Although the shelter of a common Mayan person wasnt very durable, it was built quite solidly. First a foundation of gravel was laid down at the bottom of the structure. This foundation was topped with white packed soil. Some commoner housed had floors made from wood, although this was very rare.
The walls of the huts were built using a wood matrix which was finally smoothed over with adobe. In some cases, lime was used to whiten the walls to give them a neater look.
The materials used in the shelters of the commoner Mayans was cheaper and not very durable. It usually included wood, packed mud and gravel. The houses of the commoners werent meant to last very long and in external attacks or fires, they were the earliest city structures to get demolished.
In contrast, the key building material used in the construction of the houses of the nobility was stone. This stone was hauled from quarries situated outside Mayan cities, taken back to the city, sculpted by stone masons and then used in the construction of the houses. A special lime-based mortar and other adhesive materials were also used in the construction of Mayan nobilitys shelters, which is why some of them exist to this day.

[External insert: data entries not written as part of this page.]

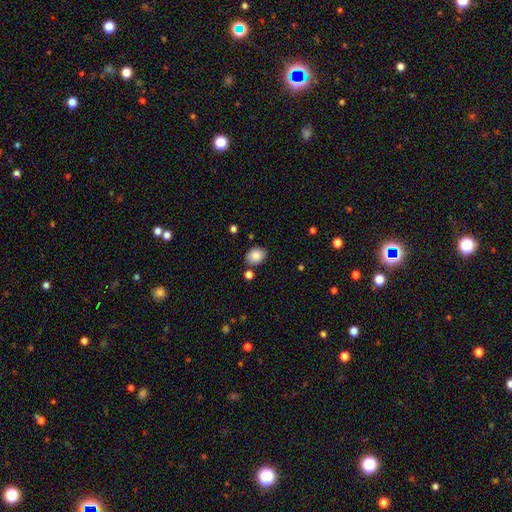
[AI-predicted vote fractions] Q: Smooth or featured?
A: smooth (85%); runner-up: star or artifact (8%)
Q: How rounded?
A: in between (58%); runner-up: round (41%)
Q: Merging?
A: none (79%); runner-up: minor disturbance (12%)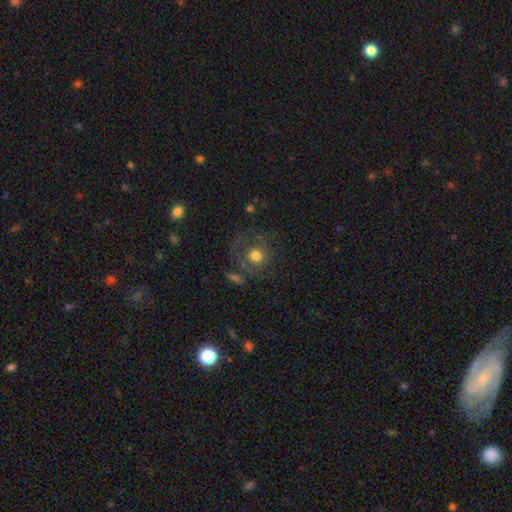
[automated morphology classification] The model was most divided on "smooth or featured": smooth: 54%, featured or disk: 34%, star or artifact: 12%. More confident: how rounded — round (89%); merging — none (62%).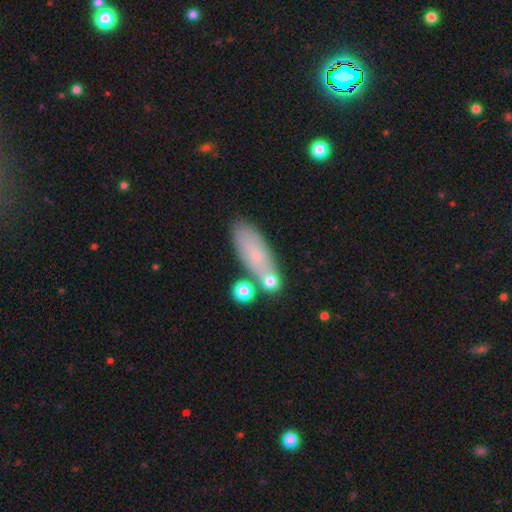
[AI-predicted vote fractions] This appears to be a smooth galaxy with no disk features (61%) that is in between round and cigar-shaped (60%). Merging: none (69%).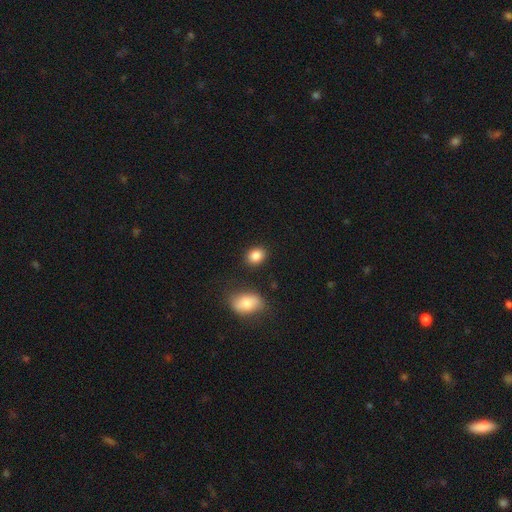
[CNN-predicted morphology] This appears to be a smooth galaxy with no disk features (86%) that is in between round and cigar-shaped (61%). Merging: none (84%).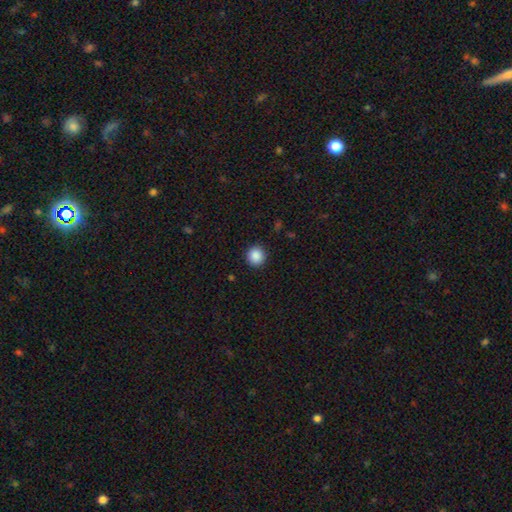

Mayan commoners made use of little, if any, exterior decorations. Among the scant few decorative elements used in commoner shelter was lime which was sort of painted across the face of the house-fronts. The decorative factor was more pronounced in the exterior of the nobilitys shelters. Here, stone carvings were a frequent way of embellishing the exterior of the boundary walls. Combed roofs were another notable decorative structure. The exterior decorations of nobilitys shelters was considered a sign of prestige and higher social standing.
The interior of the common shelters were scarcely furnished. In some cases, the interior of the thatched huts were partitioned to convert the single-roomed space into more divisions. The only furnishing prevalent in the commoner shelters were pottery wares commonly used in cooking and eating food.
The interior of the shelters of the nobility were more richly furnished. These shelters contained more extensive range of pottery for use, art pieces such as ceramics and other adornments which didn’t serve any direct use but were used as decorations.
A very notable feature of the shelters of the Mayan nobility were the bath houses. The houses of the nobility were constructed so that they contained a bath houses constructed in a very creative way. It was built so that a slit in the roof rinsed the sunlight directly on a large stone. When the stone had heated up to a very high temperature, water was poured on it which produced steam. The Mayan nobility used this method to take steam baths which were considered healthy and of religious significance.
It was a common practice among common Mayan households to bury their ancestors under the floors of their shelters. This was done because Mayans believed that the ancestors could hear their problems after death and could mediate with the gods on their behalf. Different household items were also buried alongside the ancestors at the time of their burial. The practice was limited to the commoners while the nobility buried its ancestors in specially constructed tombs.
Mayan society had two notable types of shelters. One of these were the shelters of the commoners which comprised of thatched-roofed huts, small kitchen gardens and the dwellings of all members of the extended family on the same family plot. The shelters of the commoners were not very durable and were built with inexpensive materials. The shelters of the nobility, on the other hand, were constructed with stone and more magnificently built. They were meant to be durable and hosted facilities such as steam baths.